And yet love knows it is a greater grief
To bear love's wrong than hate's known injury. (40.)
He pardons the penitent as freely as only so great and magnanimous a soul can, but gently reminds him that "though thou repent, yet I have still the loss:"
The offender's sorrow lends but weak relief
To him that bears the strong offence's cross. (34.)
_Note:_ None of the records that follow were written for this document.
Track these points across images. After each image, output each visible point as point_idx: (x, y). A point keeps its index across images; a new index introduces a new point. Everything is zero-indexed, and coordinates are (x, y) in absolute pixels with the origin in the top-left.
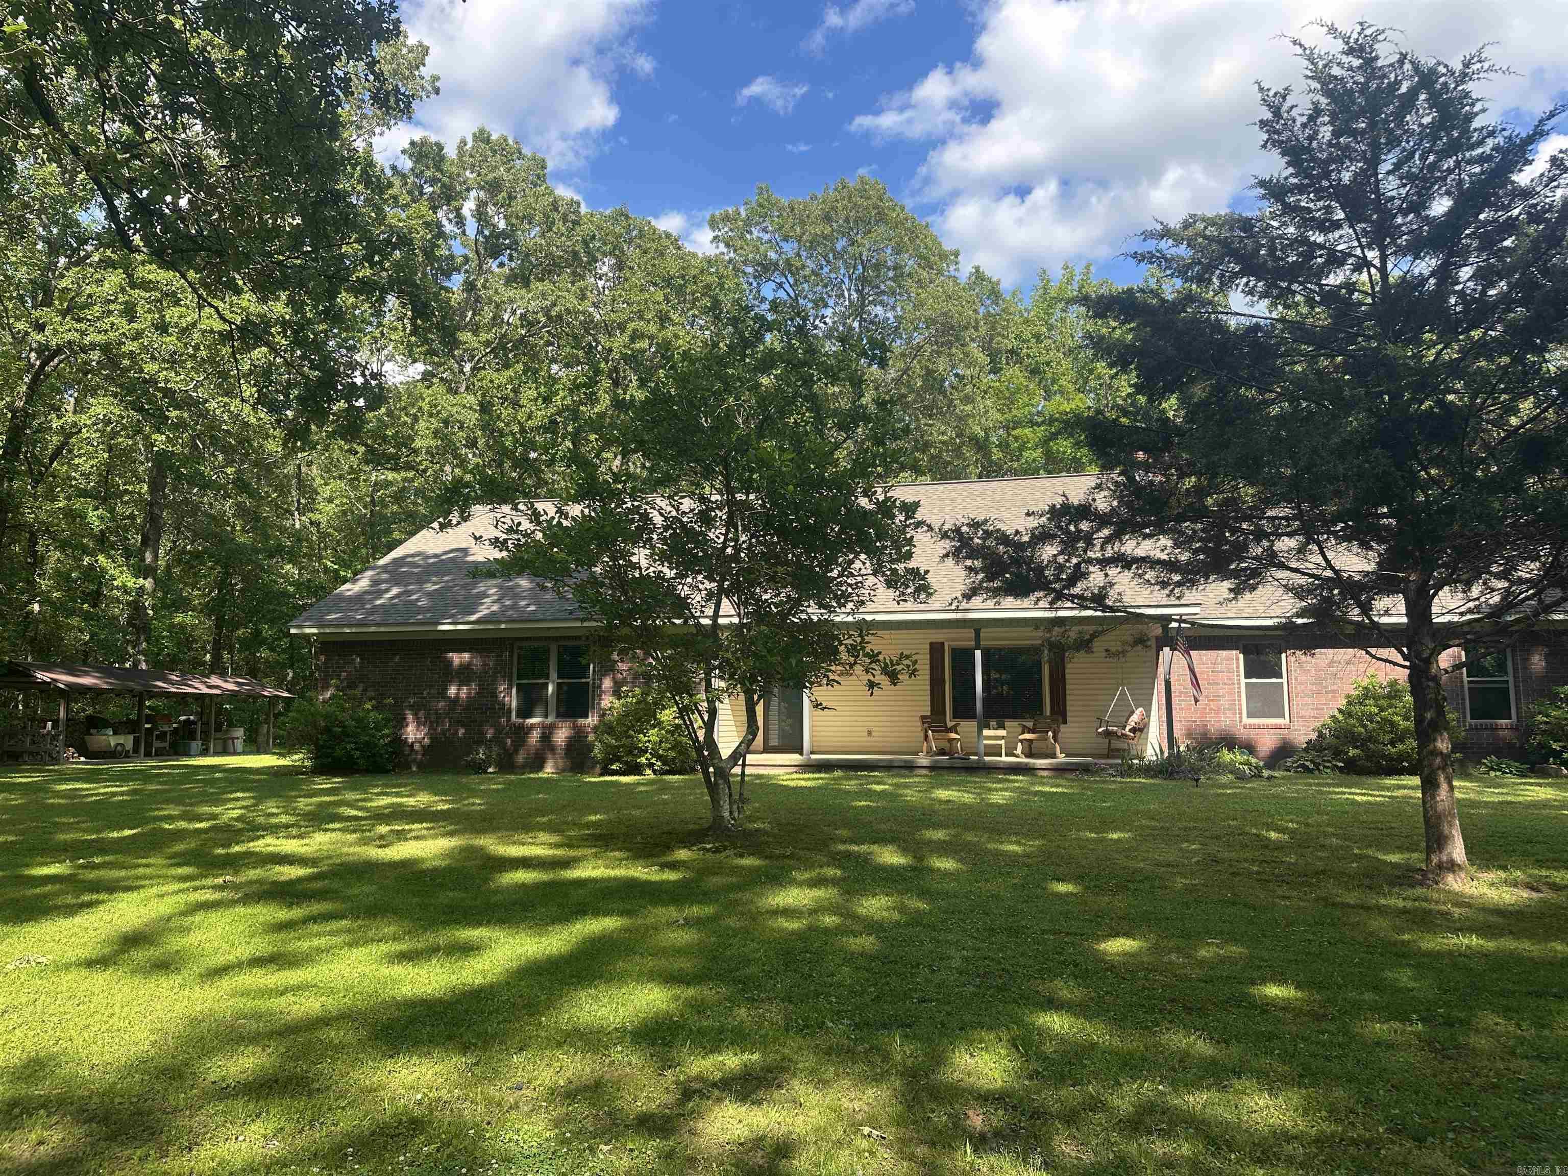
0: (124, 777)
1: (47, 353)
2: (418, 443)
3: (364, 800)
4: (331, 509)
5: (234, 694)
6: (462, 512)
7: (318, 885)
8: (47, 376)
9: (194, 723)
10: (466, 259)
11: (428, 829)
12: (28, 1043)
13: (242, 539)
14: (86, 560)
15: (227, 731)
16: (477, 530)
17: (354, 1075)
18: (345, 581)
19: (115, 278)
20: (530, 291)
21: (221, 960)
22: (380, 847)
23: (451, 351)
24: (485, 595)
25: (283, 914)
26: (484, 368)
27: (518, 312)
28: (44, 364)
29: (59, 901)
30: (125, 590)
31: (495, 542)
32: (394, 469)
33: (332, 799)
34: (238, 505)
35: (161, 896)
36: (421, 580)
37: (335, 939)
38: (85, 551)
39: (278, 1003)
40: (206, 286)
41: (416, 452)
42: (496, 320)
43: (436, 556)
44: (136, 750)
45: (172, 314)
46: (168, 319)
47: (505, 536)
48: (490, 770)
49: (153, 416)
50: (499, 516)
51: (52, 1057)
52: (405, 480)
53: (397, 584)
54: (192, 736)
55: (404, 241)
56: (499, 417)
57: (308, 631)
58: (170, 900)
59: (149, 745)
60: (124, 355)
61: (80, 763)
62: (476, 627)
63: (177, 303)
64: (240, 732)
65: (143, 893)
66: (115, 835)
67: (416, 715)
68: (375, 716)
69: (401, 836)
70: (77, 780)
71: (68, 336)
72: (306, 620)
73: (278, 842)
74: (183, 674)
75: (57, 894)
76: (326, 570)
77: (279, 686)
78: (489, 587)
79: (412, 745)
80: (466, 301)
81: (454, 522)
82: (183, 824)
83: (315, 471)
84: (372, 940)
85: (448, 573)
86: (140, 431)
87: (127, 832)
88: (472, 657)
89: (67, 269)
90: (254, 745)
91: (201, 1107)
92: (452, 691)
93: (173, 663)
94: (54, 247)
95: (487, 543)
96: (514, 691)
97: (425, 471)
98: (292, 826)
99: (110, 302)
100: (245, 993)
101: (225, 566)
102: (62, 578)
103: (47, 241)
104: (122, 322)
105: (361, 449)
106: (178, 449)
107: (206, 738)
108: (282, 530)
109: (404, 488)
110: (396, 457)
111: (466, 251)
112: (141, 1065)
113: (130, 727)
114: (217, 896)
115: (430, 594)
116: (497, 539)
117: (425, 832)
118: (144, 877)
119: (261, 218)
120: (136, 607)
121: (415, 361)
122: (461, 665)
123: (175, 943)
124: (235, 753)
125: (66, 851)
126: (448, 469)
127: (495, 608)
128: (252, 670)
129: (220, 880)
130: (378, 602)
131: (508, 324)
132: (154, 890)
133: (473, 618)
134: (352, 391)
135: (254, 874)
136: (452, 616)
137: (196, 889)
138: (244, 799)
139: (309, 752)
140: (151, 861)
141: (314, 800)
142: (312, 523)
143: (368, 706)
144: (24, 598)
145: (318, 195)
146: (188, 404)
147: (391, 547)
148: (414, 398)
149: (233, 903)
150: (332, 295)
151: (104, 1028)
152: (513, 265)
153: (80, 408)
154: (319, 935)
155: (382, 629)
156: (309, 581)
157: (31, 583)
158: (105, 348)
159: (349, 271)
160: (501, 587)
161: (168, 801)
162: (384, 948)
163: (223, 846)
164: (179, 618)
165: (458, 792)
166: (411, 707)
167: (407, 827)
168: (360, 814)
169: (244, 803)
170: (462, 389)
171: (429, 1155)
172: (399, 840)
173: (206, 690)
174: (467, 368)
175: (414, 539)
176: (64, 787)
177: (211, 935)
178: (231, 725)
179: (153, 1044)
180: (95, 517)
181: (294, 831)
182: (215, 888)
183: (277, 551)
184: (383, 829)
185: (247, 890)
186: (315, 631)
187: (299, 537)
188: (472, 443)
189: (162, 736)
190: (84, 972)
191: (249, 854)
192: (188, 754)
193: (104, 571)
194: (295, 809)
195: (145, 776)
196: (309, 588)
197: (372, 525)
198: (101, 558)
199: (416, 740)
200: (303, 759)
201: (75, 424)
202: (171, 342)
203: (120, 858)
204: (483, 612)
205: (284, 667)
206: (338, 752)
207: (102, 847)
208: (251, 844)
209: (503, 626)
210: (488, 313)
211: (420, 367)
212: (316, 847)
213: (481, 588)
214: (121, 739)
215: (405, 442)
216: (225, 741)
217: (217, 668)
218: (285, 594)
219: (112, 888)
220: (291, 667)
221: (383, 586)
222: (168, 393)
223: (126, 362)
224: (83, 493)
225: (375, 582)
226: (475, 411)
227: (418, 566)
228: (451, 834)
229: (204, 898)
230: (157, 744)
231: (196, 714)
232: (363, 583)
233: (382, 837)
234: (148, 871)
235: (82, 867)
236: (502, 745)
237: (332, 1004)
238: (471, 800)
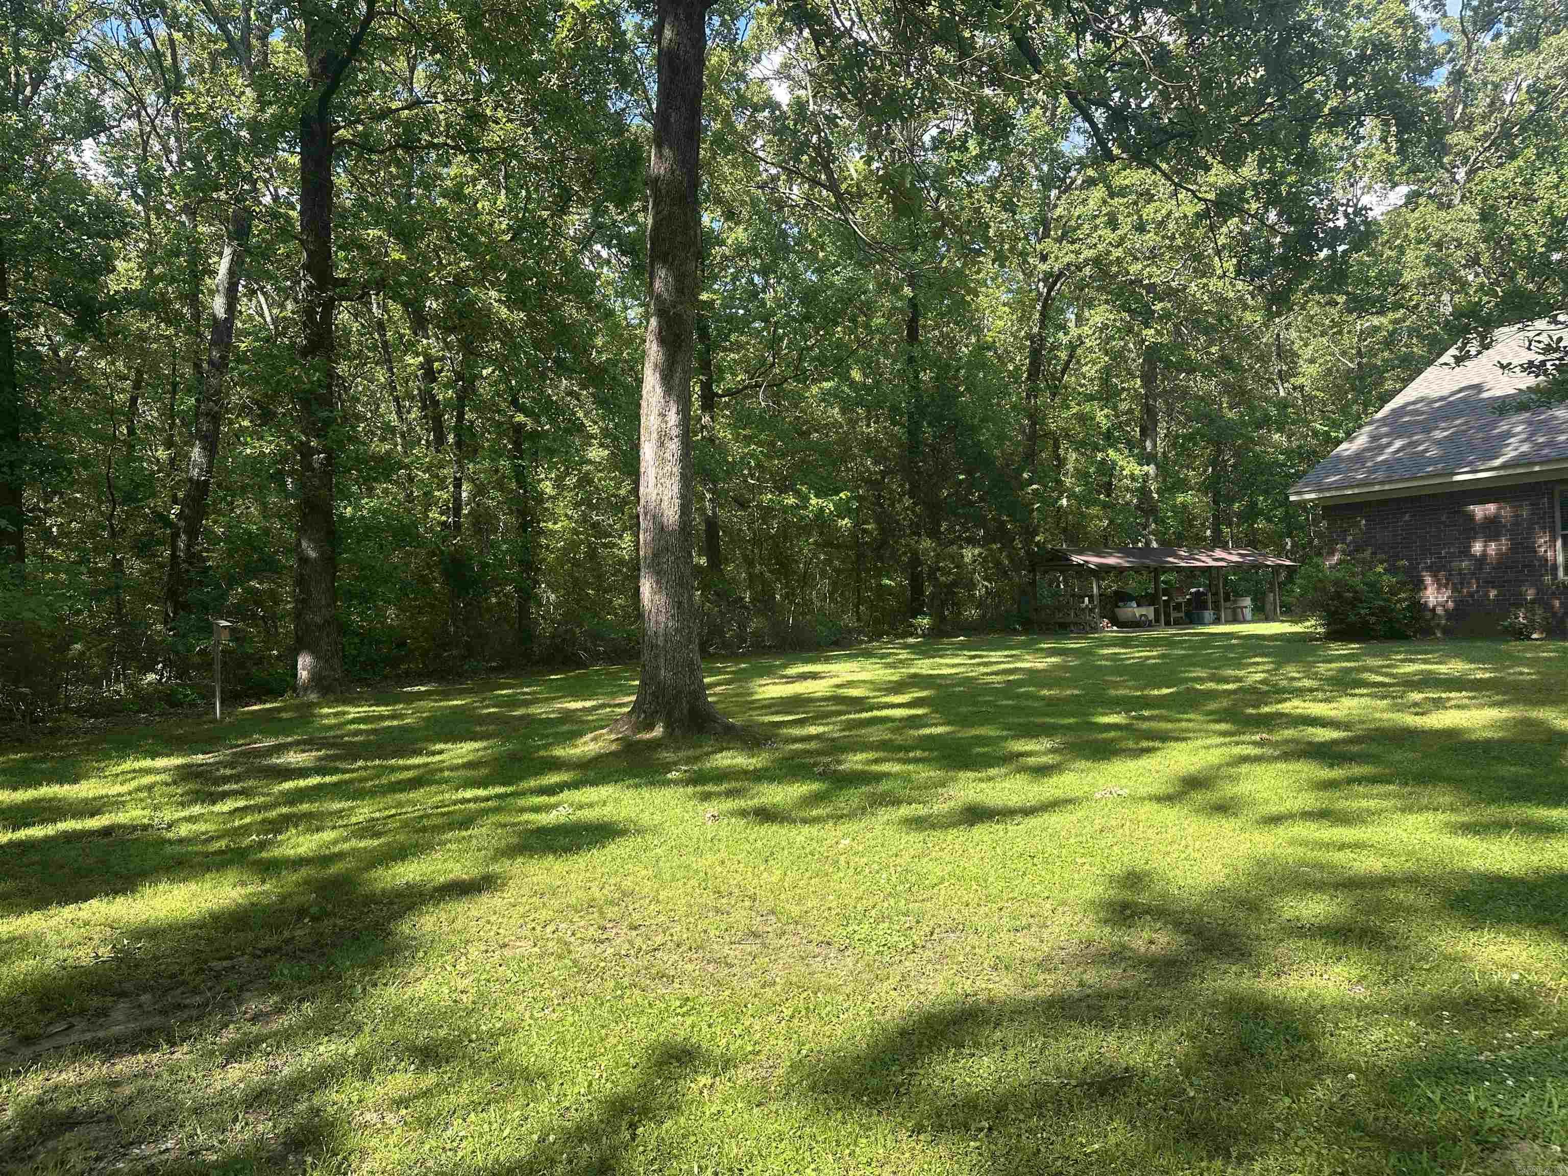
0: (1153, 643)
1: (1052, 279)
2: (1407, 277)
3: (1388, 666)
4: (1312, 370)
5: (1238, 565)
6: (1483, 338)
7: (1355, 748)
8: (1053, 299)
9: (1203, 594)
10: (1451, 45)
11: (1469, 698)
12: (1125, 859)
13: (1231, 415)
14: (1099, 456)
15: (1235, 601)
16: (1504, 357)
17: (1434, 939)
18: (1338, 442)
19: (1099, 192)
20: (1540, 53)
21: (1274, 809)
22: (1417, 714)
23: (1439, 160)
24: (1509, 434)
25: (1326, 773)
26: (1482, 168)
27: (1524, 86)
28: (1050, 291)
29: (1123, 745)
30: (1133, 478)
31: (1529, 367)
32: (1381, 313)
33: (1352, 664)
34: (1225, 384)
35: (1208, 748)
36: (1427, 429)
37: (1385, 804)
38: (1096, 448)
39: (1340, 858)
40: (1178, 172)
41: (1405, 287)
42: (1495, 105)
43: (1442, 399)
44: (1157, 620)
45: (1148, 211)
46: (1145, 217)
47: (1542, 358)
48: (1535, 636)
49: (1141, 314)
50: (1531, 334)
51: (1148, 874)
52: (1395, 322)
53: (1400, 437)
54: (1203, 606)
55: (1383, 48)
56: (1506, 221)
57: (1307, 496)
58: (1217, 752)
59: (1167, 615)
60: (1111, 263)
61: (1112, 632)
62: (1502, 473)
63: (1150, 199)
64: (1247, 602)
65: (1191, 744)
66: (1156, 692)
67: (1435, 576)
68: (1388, 580)
69: (1439, 704)
70: (1115, 645)
71: (1066, 260)
72: (1307, 485)
73: (1307, 705)
74: (1190, 550)
75: (1121, 739)
76: (1315, 433)
77: (1278, 556)
78: (1515, 425)
79: (1434, 609)
80: (1454, 95)
81: (1473, 352)
82: (1211, 685)
83: (1294, 334)
84: (1427, 808)
85: (1459, 414)
86: (1130, 331)
87: (1165, 691)
88: (1499, 509)
89: (1058, 198)
90: (1262, 613)
91: (1281, 941)
92: (1477, 548)
93: (1180, 539)
94: (1047, 183)
95: (1518, 370)
96: (1559, 543)
97: (1416, 306)
98: (1317, 690)
99: (1096, 217)
100: (1304, 843)
101: (1218, 444)
102: (1082, 475)
103: (1040, 179)
104: (1106, 232)
105: (1341, 299)
106: (1165, 339)
107: (1217, 608)
108: (1267, 399)
109: (1394, 331)
110: (1382, 299)
111: (1449, 36)
112: (1220, 892)
113: (1150, 599)
114: (1257, 751)
115: (1438, 443)
116: (1531, 363)
117: (1466, 701)
118: (1187, 730)
119: (1229, 82)
120: (1144, 492)
121: (1395, 185)
122: (1486, 518)
123: (1229, 790)
124: (1244, 621)
125: (1118, 704)
126: (1446, 297)
127: (1525, 448)
128: (1252, 541)
129: (1257, 738)
130: (1380, 459)
131: (1512, 104)
132: (1199, 743)
133: (1497, 462)
134: (1335, 236)
135: (1289, 733)
136: (1470, 463)
137: (1237, 744)
138: (1263, 663)
139: (1321, 618)
140: (1191, 716)
141: (1333, 665)
142: (1295, 388)
143: (1380, 569)
144: (1055, 495)
145: (1280, 35)
146: (1169, 295)
147: (1385, 398)
148: (1397, 228)
149: (1276, 759)
150: (1304, 137)
151: (1183, 856)
152: (1512, 30)
153: (1080, 320)
154: (1365, 796)
155: (1387, 487)
156: (1299, 447)
157: (1059, 482)
158: (1096, 261)
159: (1319, 105)
160: (1530, 423)
161: (1194, 665)
162: (1441, 817)
163: (1254, 707)
164: (1180, 498)
165: (1498, 660)
166: (1429, 569)
167: (1444, 695)
168: (1387, 680)
169: (1266, 668)
170: (1456, 202)
171: (1540, 1040)
172: (1438, 708)
173: (1212, 563)
174: (1461, 174)
175: (1413, 385)
176: (1106, 651)
177: (1259, 786)
178: (1239, 595)
179: (1228, 876)
180: (1102, 417)
181: (1320, 695)
182: (1255, 743)
183: (1265, 422)
184: (1416, 696)
185: (1285, 748)
186: (1313, 496)
187: (1283, 405)
188: (1474, 261)
189: (1178, 607)
190: (1156, 806)
191: (1281, 715)
192: (1202, 623)
193: (1114, 463)
194: (1316, 673)
195: (1169, 643)
196: (1300, 454)
197: (1361, 379)
198: (1111, 452)
199: (1438, 604)
200: (1315, 626)
201: (1080, 336)
202: (1151, 238)
203: (1164, 712)
204: (1509, 454)
205: (1281, 537)
206: (1352, 618)
207: (1148, 703)
208: (1279, 706)
209: (1537, 468)
210: (1482, 102)
211: (1403, 190)
212: (1346, 712)
213: (1503, 427)
214: (1143, 611)
215: (1392, 280)
216: (1234, 611)
217: (1218, 541)
218: (1276, 463)
219: (1165, 737)
220: (1289, 535)
221: (1384, 441)
222: (1151, 288)
223: (1114, 269)
224: (1090, 398)
225: (1374, 438)
226: (1474, 221)
227: (1423, 413)
228: (1501, 704)
229: (1246, 752)
230: (1174, 615)
231: (1204, 586)
232: (1361, 440)
233: (1416, 704)
234: (1191, 725)
235: (1134, 718)
236: (1549, 607)
237: (1395, 865)
238: (1518, 669)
Hereafter we two must be twain, the poet says, although our undivided loves are one, for fear thy good report suffer, which is to me as my own. Do not even remember me after I am dead, if that remembrance cause you any sorrow, nor rehearse my poor name, but let your love decay with my life;
Lest the wise world should look into your moan,
And mock you with me after I am gone.
Such is the story of the Sonnets, the saddest of all stories, as it comes to us from the simple and unbiased reading of the series as it stands, without alteration or transposition. The meaning is sufficiently obvious without making any change, although, judging from the purely eulogistic character of some of the first series of the Sonnets, and the purely reflective style of others, it seems probable that those which are more or less reproachful in tone may belong together, nearer the second series. Still, even to this rearrangement there are objections when we consider the alternations of feeling and the different conditions that must have affected the poet during the space of time covered by these poems. In the 104th Sonnet three years are mentioned as having elapsed since the friends first met, and the time covered by the whole series was probably still longer. Conjectural evidence points to William Herbert as the person to whom the Sonnets are addressed. His name, his age, his beauty, his rank, all agree with Shakespeare's description. As for the earl of Southampton, the poet's early patron, to whom the Venus and Adonis and the Lucrece are dedicated, his name was Henry; he was but nine years younger than Shakespeare, and therefore not likely to have been called by him "a sweet boy;" he was a remarkably plain man, instead of an Adonis, and noted, not for his devotion to women in general, but for his ardent attachment to Mistress Elizabeth Vernon, whom he married secretly, in spite of the queen's opposition, in 1598. Now, the earliest mention that we have of Shakespeare's poems is when Meres speaks of "his sugared sonnets among his private friends." This was in 1598, and, as Hallam and other critics have argued, is probably a reference to earlier sonnets which have been lost, not to those published in 1609. It was in 1598 that William Herbert, a brilliant and fascinating young man, addicted to pleasure and susceptible to flattery, but strongly disinclined to marriage, came up to London to live, having visited the metropolis during the previous year.
As for Lady Rich, besides the objections already urged on the score of her personal appearance and her age, Shakespeare would never have dared to speak of a reigning beauty of the court in the words of Sonnets 137, 144, 152. In fact, Mr. Massey's whole argument upon this head is based upon his assertion that the poems are dramatic and not personal.